Article Text


Treating asthma
P12 Fluticasone propionate/formoterol fumarate combination therapy: treatment effects in patients by baseline asthma severity across the dose range
  1. T McIver,
  2. B Grothe,
  3. M Jain,
  4. S Dissanayake
  1. Mundipharma Research Limited, Cambridge, United Kingdom


Background A new asthma therapy containing a combination of the inhaled steroid fluticasone propionate (FLUT) and the long-acting β2 agonist (LABA) formoterol fumarate (FORM) in a metered-dose inhaler has been developed (FLUT/FORM; flutiform®). In a double-blind, double-dummy, randomised, multicentre, four arm parallel group study, the efficacy and safety of FLUT/FORM vs. FLUT and FORM administered concurrently (FLUT+FORM) was assessed. Here, we present efficacy results of a posthoc analysis that compared FLUT/FORM 500/20 µg with FLUT/FORM 100/10 µg (both twicedaily) by baseline asthma severity.

Methods In total, 620 patients were randomised 1:1:1:1 to receive FLUT/FORM 500/20 µg, FLUT/FORM 100/10 µg, FLUT+FORM 500 µg + 24 µg or FLUT 500 µg. Randomisation was stratified by percentage predicted FEV1 at baseline [≥40 – ≤60% (‘severe asthma’; 52% of patients) vs. >60% – ≤80% (‘moderate asthma’; 48% of patients)], allowing a post-hoc dichotomised analysis by baseline FEV1 severity of spirometric and symptom-based endpoints.

Results There was no dose-response relationship between FLUT/FORM 500/20 µg and FLUT/FORM 100/10 µg for the spirometric variables overall or in either subgroup.

Treatment effect differences between FLUT/FORM 500/20 µg and 100/10 µg, in favour of the high dose, were however evident for almost all symptom-based endpoints and were more pronounced in the severe asthma group. These included changes in: mean symptom scores, percentage symptomfree days, mean sleep disturbance scores, awakening free nights, percentage rescue medication-free days, percentage asthma control days, AQLQ score and the incidence of any asthma exacerbations.
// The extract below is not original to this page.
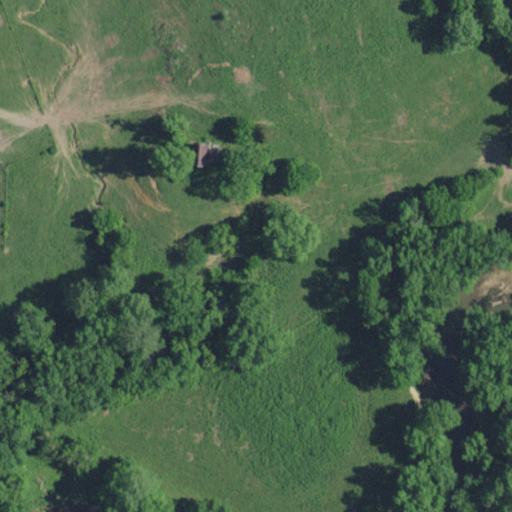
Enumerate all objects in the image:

The differences between FLUT/FORM 500/20 µg and 100/10 µg in the severe asthma group were significant at the 5% level for sleep disturbance scores [treatment difference –0.138 (95% CI: –0.265, –0.012) P=0.032], percentage awakeningfree nights [treatment difference 11.754 (95% CI: 2.234, 21.274) P=0.016] and mean AQLQ score [treatment difference 0.302 (95% CI: 0.013, 0.591) P=0.041].

Conclusion High dose FLUT/FORM (500/20 µg) was consistently associated with greater symptomatic treatment benefit than low dose (100/10 µg) treatment in patients with severe asthma. These data provide a rationale for dose escalation with FLUT/FORM, which appears most likely to confer additional treatment benefit in patients with severe asthma.